Identification and Epidemiology Of Vectors For Theileria Orientalis On The Northern Tablelands of NSW using Molecular Techniques - Biniam Lakew

Tuesday 5th June

Oriental Theileriosis is a tick borne disease of cattle and buffaloes caused by the protozoan parasite, Theileria which affects the red blood cells. The disease is usually found in tropical and subtropical regions where suitable tick vectors occur. Out of the different genotypes, Ikeda and Chitose are consistently found to be associated with severe disease. Research and investigation of cases involving infection with T. orientalis in Australia has been ongoing. Despite various studies in the genotype identification of the parasite, information on the seasonal abundance of vectors is scarce. In addition to bush ticks (Haemaphysalislongicornis), the involvement of other reported tick species, biting flies and lice in the transmission of the parasite needs to be investigated.

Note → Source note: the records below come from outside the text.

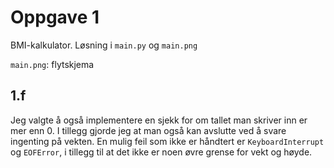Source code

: # Oppgave 1

BMI-kalkulator. Løsning i `main.py` og `main.png`

`main.png`: flytskjema

## 1.f

Jeg valgte å også implementere en sjekk for om tallet man skriver inn er mer enn 0. I tillegg gjorde jeg at man også kan avslutte ved å svare ingenting på vekten. En mulig feil som ikke er håndtert er `KeyboardInterrupt` og `EOFError`, i tillegg til at det ikke er noen øvre grense for vekt og høyde.
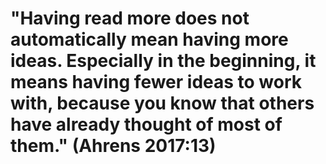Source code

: # "Having read more does not automatically mean having more ideas. Especially in the beginning, it means having fewer ideas to work with, because you know that others have already thought of most of them." (Ahrens 2017:13)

Moreover, since the Northern Tableland is less preferable for ticks as compared to coastal regions because of long severe winter, the full appreciation of vectors in the transmission of the parasite needs to be addressed for proper control. Therefore, our project is undertaken to better understand the potential vectors along with the genotype profile and their seasonal abundance in the study areas of the Northern Tablelands of NSW using qPCR. Furthermore, the study will look into the salivary glands of ticks to determine their infection status with the parasite.